Eventually she recovers enough to wonder and fear what comes next. She looks warily at their captors. They too sit slumped on rocks, exhausted and triumphant. It doesn't look like anything is going to happen anytime soon.

On top of all her other agonies, she is direly hungry. She has two Snickers bars in her cargo pants, but no way to get them, unless -

"Derek," she murmurs. They are all still roped together, he is perched on a rock only a few feet away.

He twitches as if roused from a trance. "Yes?"

She hesitates. Maybe eating now isn't such a good idea. Maybe the candy bars will be needed more later. And bringing them out now will raise the issue of whether she should share them. On the other hand, she's sure at some point they'll be searched, and she doubts she'll be allowed to keep her Snickers then. "I've got two chocolate bars in my pants. The side pocket, left side. Can you -"

He nods. She stands with a grunt, moves over to sit next to him, brings her leg against his hands. Her khakis are soaked, and torn in a dozen places. He reaches into her pocket, produces a Snickers bar, strips it quietly of its wrapper, and lifts his bound arms up behind him as high as he can. She bends over, keeping her body between the treasure and their abductors, and grabs it with her mouth. Derek turns around to face her. She offers him the other end, leans her face towards his. He takes the other end of the chocolate bar in his mouth, bites it in half. It is almost a kiss.

They chew meditatively. It is the most delicious thing Veronica has ever tasted. On the other end of their group, Michael and Tom are with some difficulty redressing Diane in her crumpled shirt. Jacob has almost passed out where he sits. Susan and Judy are speaking, quietly, but there are tears streaming down Judy's broad cheeks.

"We should give the other one to the others," Derek says quietly.

She nods.

"Can you get my Leatherman?"

They twist their bodies again, arranging themselves so her hands can reach his belt. Her fingers are clumsy, it takes her a few attempts to open the button and pull out the multi-tool, but she manages to palm it.

"They'll search us eventually," he murmurs. "Hide it under a rock."

She nods, selects an appropriately dark hollow, and with some difficulty squats down and deposits the Leatherman there. Derek nods with approval as she sits back up on her rock. The tool is invisible to the casual eye.

There is a roar of delight from their African abductors. Veronica turns and sees that one of the pygmies has just entered the cave, carrying four large bottles of Primus beer in a woven basket. He speaks to the one-eyed leader in a dispassionate voice, conveying a message, as the beer is passed around. The leader frowns, dismisses the pygmy with a contemptuous wave, and looks over to his prisoners.

Veronica freezes as his eyes fix on her, and then move to Susan.
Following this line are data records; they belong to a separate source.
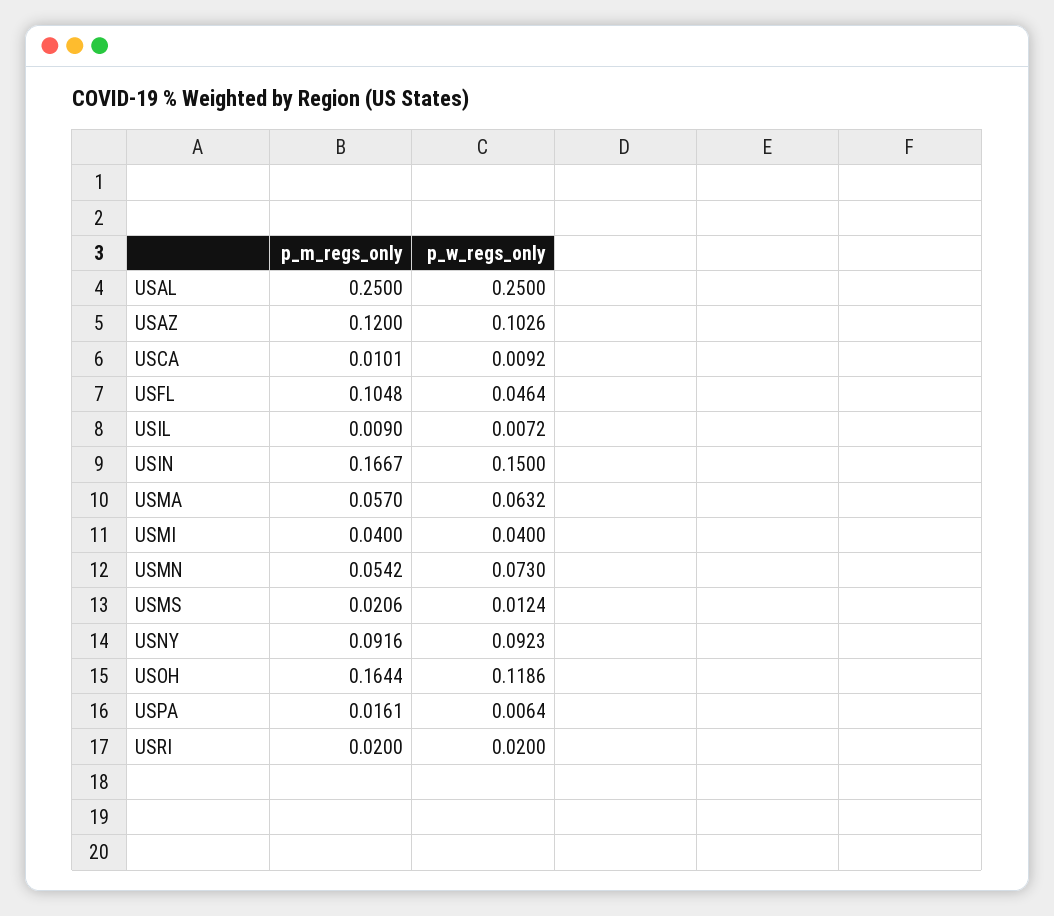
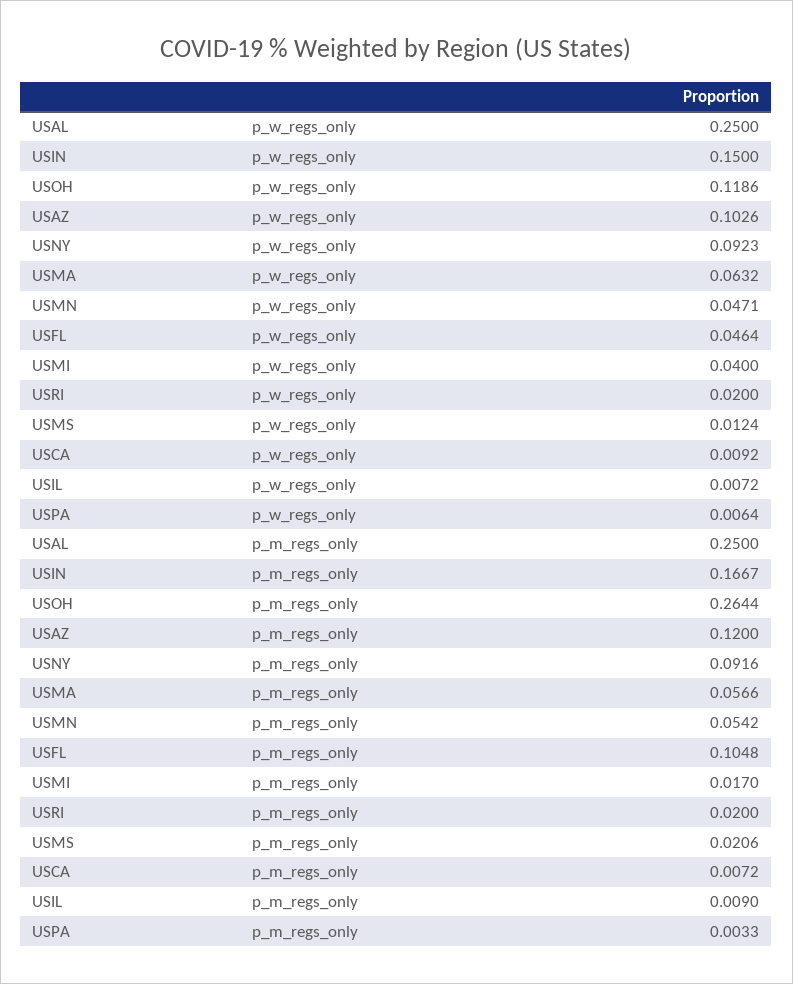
  {
    "p_m_regs_only": {
      "USAL": 0.25,
      "USAZ": 0.12,
-     "USCA": 0.0101,
+     "USCA": 0.0072,
      "USFL": 0.1048,
      "USIL": 0.009,
      "USIN": 0.1667,
-     "USMA": 0.057,
+     "USMA": 0.0566,
-     "USMI": 0.04,
+     "USMI": 0.017,
      "USMN": 0.0542,
      "USMS": 0.0206,
      "USNY": 0.0916,
-     "USOH": 0.1644,
+     "USOH": 0.2644,
-     "USPA": 0.0161,
+     "USPA": 0.0033,
      "USRI": 0.02
    },
    "p_w_regs_only": {
      "USAL": 0.25,
      "USAZ": 0.1026,
      "USCA": 0.0092,
      "USFL": 0.0464,
      "USIL": 0.0072,
      "USIN": 0.15,
      "USMA": 0.0632,
      "USMI": 0.04,
-     "USMN": 0.073,
+     "USMN": 0.0471,
      "USMS": 0.0124,
      "USNY": 0.0923,
      "USOH": 0.1186,
      "USPA": 0.0064,
      "USRI": 0.02
    }
  }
A long moment passes. Then the one-eyed man gets to his feet, walks over to the prisoners, and stops in front of the British girl. Susan stares down at the ground, as if pretending he doesn't exist. She is trembling. All conversation has ceased.

The one-eyed man grabs Susan by her hair and pulls her wincing to her feet. Then he draws out his panga, severs the ropes that connect Susan to Judy and Jacob, and begins to drag the blonde girl away, towards the waterfall. Veronica stares in horror. There is nothing they can do. She knows she will be next.